(Input records)

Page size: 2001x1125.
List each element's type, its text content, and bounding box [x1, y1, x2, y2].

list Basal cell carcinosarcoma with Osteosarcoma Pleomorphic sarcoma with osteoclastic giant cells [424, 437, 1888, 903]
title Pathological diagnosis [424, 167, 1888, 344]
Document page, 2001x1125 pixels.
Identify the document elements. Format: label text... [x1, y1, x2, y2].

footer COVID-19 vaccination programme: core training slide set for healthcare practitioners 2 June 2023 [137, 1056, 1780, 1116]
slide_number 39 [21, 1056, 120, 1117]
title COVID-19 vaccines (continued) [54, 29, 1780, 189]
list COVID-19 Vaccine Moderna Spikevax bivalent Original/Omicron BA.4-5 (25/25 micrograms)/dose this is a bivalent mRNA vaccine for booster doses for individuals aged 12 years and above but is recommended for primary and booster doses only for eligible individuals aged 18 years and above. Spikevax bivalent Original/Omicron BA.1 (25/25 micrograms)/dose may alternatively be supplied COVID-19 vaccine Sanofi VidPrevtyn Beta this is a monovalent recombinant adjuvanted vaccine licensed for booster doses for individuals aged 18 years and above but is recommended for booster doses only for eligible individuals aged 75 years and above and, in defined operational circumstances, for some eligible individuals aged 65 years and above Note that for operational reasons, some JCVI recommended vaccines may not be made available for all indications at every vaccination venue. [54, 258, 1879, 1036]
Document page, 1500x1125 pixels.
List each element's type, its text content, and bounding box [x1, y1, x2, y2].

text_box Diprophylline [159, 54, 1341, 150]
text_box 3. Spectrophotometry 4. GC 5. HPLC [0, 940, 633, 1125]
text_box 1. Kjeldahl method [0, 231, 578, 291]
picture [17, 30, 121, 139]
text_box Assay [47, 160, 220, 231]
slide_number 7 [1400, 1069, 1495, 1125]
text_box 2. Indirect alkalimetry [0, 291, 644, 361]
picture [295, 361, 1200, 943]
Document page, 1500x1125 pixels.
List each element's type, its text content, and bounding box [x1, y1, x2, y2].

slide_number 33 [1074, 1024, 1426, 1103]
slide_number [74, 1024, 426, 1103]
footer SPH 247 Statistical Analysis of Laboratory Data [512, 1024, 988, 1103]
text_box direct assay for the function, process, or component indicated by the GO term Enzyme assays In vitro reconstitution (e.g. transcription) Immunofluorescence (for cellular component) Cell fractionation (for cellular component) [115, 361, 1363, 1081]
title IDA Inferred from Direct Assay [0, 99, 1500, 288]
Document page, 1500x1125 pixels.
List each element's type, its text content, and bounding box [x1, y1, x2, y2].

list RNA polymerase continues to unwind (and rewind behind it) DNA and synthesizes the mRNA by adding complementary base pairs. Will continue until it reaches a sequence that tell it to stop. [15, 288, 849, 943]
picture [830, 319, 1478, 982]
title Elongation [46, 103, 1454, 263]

(Required action)
Write the records out in full, exactly as they read above.

(The completed task)
Page size: 2001x1125.
List each element's type, its text content, and bounding box [x1, y1, x2, y2].

list Basal cell carcinosarcoma with Osteosarcoma Pleomorphic sarcoma with osteoclastic giant cells [424, 437, 1888, 903]
title Pathological diagnosis [424, 167, 1888, 344]
Document page, 2001x1125 pixels.
Identify the document elements. Format: label text... [x1, y1, x2, y2].

footer COVID-19 vaccination programme: core training slide set for healthcare practitioners 2 June 2023 [137, 1056, 1780, 1116]
slide_number 39 [21, 1056, 120, 1117]
title COVID-19 vaccines (continued) [54, 29, 1780, 189]
list COVID-19 Vaccine Moderna Spikevax bivalent Original/Omicron BA.4-5 (25/25 micrograms)/dose this is a bivalent mRNA vaccine for booster doses for individuals aged 12 years and above but is recommended for primary and booster doses only for eligible individuals aged 18 years and above. Spikevax bivalent Original/Omicron BA.1 (25/25 micrograms)/dose may alternatively be supplied COVID-19 vaccine Sanofi VidPrevtyn Beta this is a monovalent recombinant adjuvanted vaccine licensed for booster doses for individuals aged 18 years and above but is recommended for booster doses only for eligible individuals aged 75 years and above and, in defined operational circumstances, for some eligible individuals aged 65 years and above Note that for operational reasons, some JCVI recommended vaccines may not be made available for all indications at every vaccination venue. [54, 258, 1879, 1036]
Document page, 1500x1125 pixels.
List each element's type, its text content, and bounding box [x1, y1, x2, y2].

text_box Diprophylline [159, 54, 1341, 150]
text_box 3. Spectrophotometry 4. GC 5. HPLC [0, 940, 633, 1125]
text_box 1. Kjeldahl method [0, 231, 578, 291]
picture [17, 30, 121, 139]
text_box Assay [47, 160, 220, 231]
slide_number 7 [1400, 1069, 1495, 1125]
text_box 2. Indirect alkalimetry [0, 291, 644, 361]
picture [295, 361, 1200, 943]
Document page, 1500x1125 pixels.
List each element's type, its text content, and bounding box [x1, y1, x2, y2].

slide_number 33 [1074, 1024, 1426, 1103]
slide_number [74, 1024, 426, 1103]
footer SPH 247 Statistical Analysis of Laboratory Data [512, 1024, 988, 1103]
text_box direct assay for the function, process, or component indicated by the GO term Enzyme assays In vitro reconstitution (e.g. transcription) Immunofluorescence (for cellular component) Cell fractionation (for cellular component) [115, 361, 1363, 1081]
title IDA Inferred from Direct Assay [0, 99, 1500, 288]
Document page, 1500x1125 pixels.
List each element's type, its text content, and bounding box [x1, y1, x2, y2].

list RNA polymerase continues to unwind (and rewind behind it) DNA and synthesizes the mRNA by adding complementary base pairs. Will continue until it reaches a sequence that tell it to stop. [15, 288, 849, 943]
picture [830, 319, 1478, 982]
title Elongation [46, 103, 1454, 263]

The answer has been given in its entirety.